Para demonstrar a viabilidade do negócio aos futuros parceiros, Priscila pretende utilizar um detalhado levantamento fornecido por um programa de computador que registra as pesagens semanais dos ovinos, custo da dieta e a projeção de ganho de peso dos cordeiros. “Vamos abrir as planilhas de custos para mostrar que o negócio é rentável”, diz a empresária. Ainda neste ano, ela pretende visitar criações na Austrália e na Nova Zelândia, maior exportadora mundial de carne ovina. Desde a década de 1990, com ou sem crises econômicas, a Nova Zelândia vende perto de 380 mil toneladas de carne por ano. “Os neozelandeses são os mais eficientes fazendeiros do mundo, com propriedades de até 30 mil ovinos”, diz Priscila.

Com 1.500 fêmeas em seu rebanho, a cabanha Oviedo está abatendo atualmente apenas 100 cordeiros por mês, em um frigorífico da região, de forma terceirizada. No entanto, tão logo alcance uma produção mensal de 350 cordeiros – o que espera que ocorra em 2012 – Priscila pretende construir um frigorífico próprio na fazenda Capoeira Grande, de 72 hectares. Os recursos para esse investimento estão fora do orçamento inicial de R$ 6 milhões.

“O momento é propício porque o mercado consumidor está em franco crescimento, o que leva toda a cadeia produtiva a ganhar”, diz Priscila. Estimativas de analistas de mercado, baseadas em censos agropecuários, aponta o Brasil como produtor de cerca de 78 mil toneladas de carne ovina por ano, enquanto o consumo estaria na faixa de 86 mil toneladas. Trata-se da segunda maior produção das Américas, atrás apenas dos Estados Unidos, com 79,7 mil toneladas. Mas, ao contrário dos americanos, a cadeia da ovinocultura brasileira padece de uma desorganização absoluta.

A maior parte dos abates – com exceção dos praticados nos Estados do Sul, e alguns casos isolados no restante do País – são informais, sem o menor controle sanitário. Mesmo assim, como a equação entre produção e demanda não fecha, resultando em um déficit de oferta, os preços dos ovinos sobem. “Vamos crescer rapidamente também porque o Brasil não está conseguindo comprar carne ovina no Uruguai, como fazia antigamente”, diz Priscila.

As importações do país vizinho são as que abastecem o mercado mais elitizado, formado por restaurantes, supermercados e butiques de carnes.

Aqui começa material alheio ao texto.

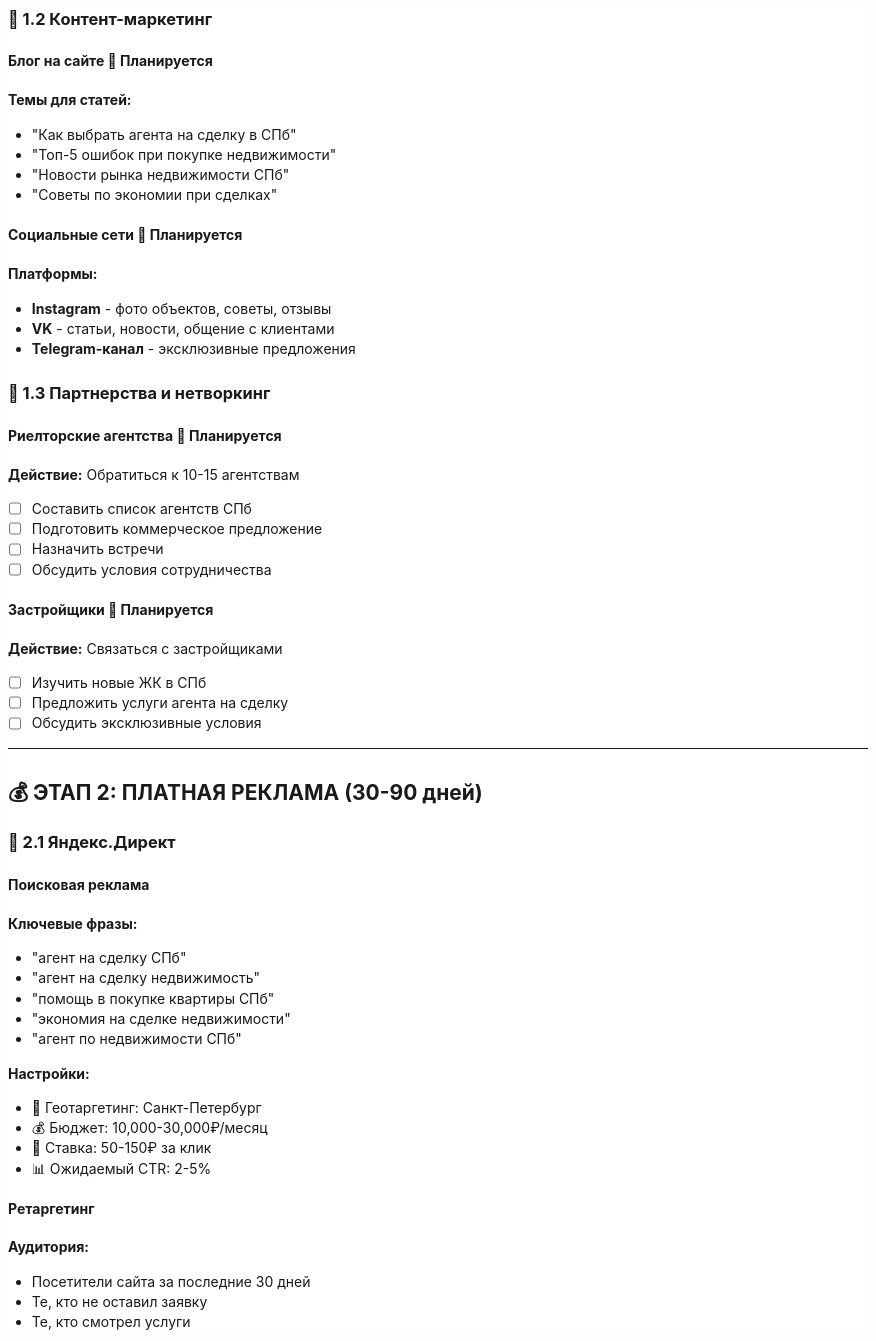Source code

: ### 📝 1.2 Контент-маркетинг

#### **Блог на сайте** 📝 Планируется
**Темы для статей:**
- "Как выбрать агента на сделку в СПб"
- "Топ-5 ошибок при покупке недвижимости"
- "Новости рынка недвижимости СПб"
- "Советы по экономии при сделках"

#### **Социальные сети** 📱 Планируется
**Платформы:**
- **Instagram** - фото объектов, советы, отзывы
- **VK** - статьи, новости, общение с клиентами
- **Telegram-канал** - эксклюзивные предложения

### 🤝 1.3 Партнерства и нетворкинг

#### **Риелторские агентства** 🤝 Планируется
**Действие:** Обратиться к 10-15 агентствам
- [ ] Составить список агентств СПб
- [ ] Подготовить коммерческое предложение
- [ ] Назначить встречи
- [ ] Обсудить условия сотрудничества

#### **Застройщики** 🏢 Планируется
**Действие:** Связаться с застройщиками
- [ ] Изучить новые ЖК в СПб
- [ ] Предложить услуги агента на сделку
- [ ] Обсудить эксклюзивные условия

---

## 💰 ЭТАП 2: ПЛАТНАЯ РЕКЛАМА (30-90 дней)

### 🎯 2.1 Яндекс.Директ

#### **Поисковая реклама**
**Ключевые фразы:**
- "агент на сделку СПб"
- "агент на сделку недвижимость"
- "помощь в покупке квартиры СПб"
- "экономия на сделке недвижимости"
- "агент по недвижимости СПб"

**Настройки:**
- 📍 Геотаргетинг: Санкт-Петербург
- 💰 Бюджет: 10,000-30,000₽/месяц
- 🎯 Ставка: 50-150₽ за клик
- 📊 Ожидаемый CTR: 2-5%

#### **Ретаргетинг**
**Аудитория:**
- Посетители сайта за последние 30 дней
- Те, кто не оставил заявку
- Те, кто смотрел услуги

Em 2010, o País importou do Uruguai 5,9 mil toneladas de carne, volume 11,5% menor se comparado a 2009. Essa quantidade tende a diminuir ainda mais. Os uruguaios estão preferindo vender para mercados mais atraentes, como os Estados Unidos, a China e a União Europeia. “A oportunidade está criada para ocuparmos espaço como grandes produtores de carne ovina como somos de bovinos, suínos e aves”, diz Priscila.